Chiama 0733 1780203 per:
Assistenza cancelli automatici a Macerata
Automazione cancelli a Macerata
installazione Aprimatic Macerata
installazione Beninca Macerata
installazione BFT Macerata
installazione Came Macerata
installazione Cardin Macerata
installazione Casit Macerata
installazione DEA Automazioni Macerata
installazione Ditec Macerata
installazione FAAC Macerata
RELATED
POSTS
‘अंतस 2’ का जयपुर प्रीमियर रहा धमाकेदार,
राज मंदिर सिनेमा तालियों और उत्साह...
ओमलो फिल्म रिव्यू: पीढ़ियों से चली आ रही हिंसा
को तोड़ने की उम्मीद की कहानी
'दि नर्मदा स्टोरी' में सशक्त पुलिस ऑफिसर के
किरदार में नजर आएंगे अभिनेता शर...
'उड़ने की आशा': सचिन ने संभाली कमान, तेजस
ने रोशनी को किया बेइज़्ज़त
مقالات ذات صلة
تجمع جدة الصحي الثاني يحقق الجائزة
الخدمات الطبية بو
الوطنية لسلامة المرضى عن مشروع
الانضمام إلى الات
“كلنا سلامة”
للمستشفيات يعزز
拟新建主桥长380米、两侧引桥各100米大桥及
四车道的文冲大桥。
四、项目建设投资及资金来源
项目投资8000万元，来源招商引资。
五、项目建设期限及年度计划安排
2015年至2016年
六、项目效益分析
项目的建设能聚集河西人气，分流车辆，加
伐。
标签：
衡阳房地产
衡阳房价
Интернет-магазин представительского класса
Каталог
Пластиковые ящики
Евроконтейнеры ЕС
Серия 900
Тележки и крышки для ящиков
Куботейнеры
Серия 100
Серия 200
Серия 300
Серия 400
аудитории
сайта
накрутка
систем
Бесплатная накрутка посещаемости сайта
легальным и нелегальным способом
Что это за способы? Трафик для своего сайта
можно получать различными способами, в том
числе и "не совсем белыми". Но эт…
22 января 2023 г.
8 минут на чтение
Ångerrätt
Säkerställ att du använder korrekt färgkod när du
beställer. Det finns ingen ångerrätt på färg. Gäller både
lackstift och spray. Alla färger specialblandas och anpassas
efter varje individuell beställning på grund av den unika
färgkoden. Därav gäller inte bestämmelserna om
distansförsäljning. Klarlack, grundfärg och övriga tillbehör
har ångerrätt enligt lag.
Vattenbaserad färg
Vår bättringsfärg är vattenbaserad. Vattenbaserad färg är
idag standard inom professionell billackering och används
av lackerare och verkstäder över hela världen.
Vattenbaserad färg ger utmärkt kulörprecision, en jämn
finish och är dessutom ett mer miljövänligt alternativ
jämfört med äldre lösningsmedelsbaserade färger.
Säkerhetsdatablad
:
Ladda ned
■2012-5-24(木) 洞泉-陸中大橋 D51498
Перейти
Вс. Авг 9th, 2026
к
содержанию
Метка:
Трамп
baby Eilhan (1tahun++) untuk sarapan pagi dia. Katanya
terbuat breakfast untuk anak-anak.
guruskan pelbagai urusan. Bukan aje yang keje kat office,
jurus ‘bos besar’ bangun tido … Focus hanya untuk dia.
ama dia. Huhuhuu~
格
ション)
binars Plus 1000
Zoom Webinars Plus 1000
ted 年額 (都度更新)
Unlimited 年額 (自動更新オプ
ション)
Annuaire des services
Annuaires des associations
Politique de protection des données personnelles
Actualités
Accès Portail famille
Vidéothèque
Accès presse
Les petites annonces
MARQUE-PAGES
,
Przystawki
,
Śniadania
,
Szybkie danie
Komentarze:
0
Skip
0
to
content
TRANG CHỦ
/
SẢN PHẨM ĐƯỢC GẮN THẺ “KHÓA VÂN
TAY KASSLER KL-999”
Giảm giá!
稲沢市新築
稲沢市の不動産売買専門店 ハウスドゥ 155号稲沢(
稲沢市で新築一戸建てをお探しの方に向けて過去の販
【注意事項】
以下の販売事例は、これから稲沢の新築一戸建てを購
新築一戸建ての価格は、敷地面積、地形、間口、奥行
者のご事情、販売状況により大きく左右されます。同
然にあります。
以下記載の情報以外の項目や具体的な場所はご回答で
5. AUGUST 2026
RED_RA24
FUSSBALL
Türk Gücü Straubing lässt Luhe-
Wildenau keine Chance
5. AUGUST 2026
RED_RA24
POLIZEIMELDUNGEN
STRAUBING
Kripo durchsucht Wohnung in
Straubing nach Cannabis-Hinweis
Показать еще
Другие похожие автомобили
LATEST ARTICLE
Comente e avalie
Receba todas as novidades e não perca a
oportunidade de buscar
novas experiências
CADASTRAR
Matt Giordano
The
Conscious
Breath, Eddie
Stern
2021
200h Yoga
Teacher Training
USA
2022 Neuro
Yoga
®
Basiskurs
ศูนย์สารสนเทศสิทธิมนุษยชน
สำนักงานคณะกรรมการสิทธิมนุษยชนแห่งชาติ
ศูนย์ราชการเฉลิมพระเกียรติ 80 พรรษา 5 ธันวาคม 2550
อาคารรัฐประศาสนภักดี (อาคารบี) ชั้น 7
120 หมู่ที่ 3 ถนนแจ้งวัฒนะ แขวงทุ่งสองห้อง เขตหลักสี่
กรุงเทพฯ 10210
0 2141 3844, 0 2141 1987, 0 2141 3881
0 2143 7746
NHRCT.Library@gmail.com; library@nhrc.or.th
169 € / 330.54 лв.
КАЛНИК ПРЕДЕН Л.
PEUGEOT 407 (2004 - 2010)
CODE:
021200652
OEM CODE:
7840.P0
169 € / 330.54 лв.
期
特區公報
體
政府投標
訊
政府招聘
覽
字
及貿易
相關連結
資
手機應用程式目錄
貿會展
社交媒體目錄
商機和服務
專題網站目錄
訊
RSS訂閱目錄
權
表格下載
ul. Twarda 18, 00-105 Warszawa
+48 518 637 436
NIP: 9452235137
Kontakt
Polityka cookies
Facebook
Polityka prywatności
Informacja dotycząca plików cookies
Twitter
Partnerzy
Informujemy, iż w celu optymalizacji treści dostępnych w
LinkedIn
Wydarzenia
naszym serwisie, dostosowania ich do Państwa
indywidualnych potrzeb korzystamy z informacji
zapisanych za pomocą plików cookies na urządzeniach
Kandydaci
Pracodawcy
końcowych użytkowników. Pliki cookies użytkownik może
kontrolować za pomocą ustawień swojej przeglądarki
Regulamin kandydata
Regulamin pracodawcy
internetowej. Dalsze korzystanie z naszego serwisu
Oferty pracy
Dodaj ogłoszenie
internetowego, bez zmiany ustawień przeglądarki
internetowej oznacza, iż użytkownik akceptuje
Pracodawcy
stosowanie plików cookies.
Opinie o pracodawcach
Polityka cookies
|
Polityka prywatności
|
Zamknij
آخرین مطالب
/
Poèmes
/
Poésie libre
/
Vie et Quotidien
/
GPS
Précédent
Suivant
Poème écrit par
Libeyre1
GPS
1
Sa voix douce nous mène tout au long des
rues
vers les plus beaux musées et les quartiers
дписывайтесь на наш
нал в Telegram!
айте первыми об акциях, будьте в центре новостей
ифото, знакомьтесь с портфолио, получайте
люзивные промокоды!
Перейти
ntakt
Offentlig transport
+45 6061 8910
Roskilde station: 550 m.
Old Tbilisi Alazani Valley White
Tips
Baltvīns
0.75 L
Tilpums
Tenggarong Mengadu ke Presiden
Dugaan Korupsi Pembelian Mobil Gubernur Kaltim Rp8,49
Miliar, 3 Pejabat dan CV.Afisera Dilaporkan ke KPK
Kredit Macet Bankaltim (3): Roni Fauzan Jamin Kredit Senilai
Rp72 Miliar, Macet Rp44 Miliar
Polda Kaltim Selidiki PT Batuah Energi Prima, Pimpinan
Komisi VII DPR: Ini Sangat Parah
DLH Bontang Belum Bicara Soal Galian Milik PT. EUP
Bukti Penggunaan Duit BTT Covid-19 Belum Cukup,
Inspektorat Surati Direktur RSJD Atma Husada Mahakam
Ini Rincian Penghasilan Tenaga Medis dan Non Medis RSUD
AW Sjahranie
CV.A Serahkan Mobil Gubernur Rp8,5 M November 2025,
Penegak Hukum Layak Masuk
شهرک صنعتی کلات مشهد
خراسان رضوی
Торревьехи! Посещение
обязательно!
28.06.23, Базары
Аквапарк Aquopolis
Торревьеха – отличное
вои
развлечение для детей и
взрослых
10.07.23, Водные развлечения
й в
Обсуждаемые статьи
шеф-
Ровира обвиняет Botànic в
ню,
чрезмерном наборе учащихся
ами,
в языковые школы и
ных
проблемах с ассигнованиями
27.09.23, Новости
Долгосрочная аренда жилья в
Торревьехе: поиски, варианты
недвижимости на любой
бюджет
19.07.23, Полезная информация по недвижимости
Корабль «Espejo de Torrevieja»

● WHAT THE TASK ASKS:
Reproduce the rows from the start up to and including the line containing "lackstift och spray.", substituting "montaggio" for every occurrence of "installazione" and leaving everything else unchanged.

● OUTPUT:
Chiama 0733 1780203 per:
Assistenza cancelli automatici a Macerata
Automazione cancelli a Macerata
montaggio Aprimatic Macerata
montaggio Beninca Macerata
montaggio BFT Macerata
montaggio Came Macerata
montaggio Cardin Macerata
montaggio Casit Macerata
montaggio DEA Automazioni Macerata
montaggio Ditec Macerata
montaggio FAAC Macerata
RELATED
POSTS
‘अंतस 2’ का जयपुर प्रीमियर रहा धमाकेदार,
राज मंदिर सिनेमा तालियों और उत्साह...
ओमलो फिल्म रिव्यू: पीढ़ियों से चली आ रही हिंसा
को तोड़ने की उम्मीद की कहानी
'दि नर्मदा स्टोरी' में सशक्त पुलिस ऑफिसर के
किरदार में नजर आएंगे अभिनेता शर...
'उड़ने की आशा': सचिन ने संभाली कमान, तेजस
ने रोशनी को किया बेइज़्ज़त
مقالات ذات صلة
تجمع جدة الصحي الثاني يحقق الجائزة
الخدمات الطبية بو
الوطنية لسلامة المرضى عن مشروع
الانضمام إلى الات
“كلنا سلامة”
للمستشفيات يعزز
拟新建主桥长380米、两侧引桥各100米大桥及
四车道的文冲大桥。
四、项目建设投资及资金来源
项目投资8000万元，来源招商引资。
五、项目建设期限及年度计划安排
2015年至2016年
六、项目效益分析
项目的建设能聚集河西人气，分流车辆，加
伐。
标签：
衡阳房地产
衡阳房价
Интернет-магазин представительского класса
Каталог
Пластиковые ящики
Евроконтейнеры ЕС
Серия 900
Тележки и крышки для ящиков
Куботейнеры
Серия 100
Серия 200
Серия 300
Серия 400
аудитории
сайта
накрутка
систем
Бесплатная накрутка посещаемости сайта
легальным и нелегальным способом
Что это за способы? Трафик для своего сайта
можно получать различными способами, в том
числе и "не совсем белыми". Но эт…
22 января 2023 г.
8 минут на чтение
Ångerrätt
Säkerställ att du använder korrekt färgkod när du
beställer. Det finns ingen ångerrätt på färg. Gäller både
lackstift och spray. Alla färger specialblandas och anpassas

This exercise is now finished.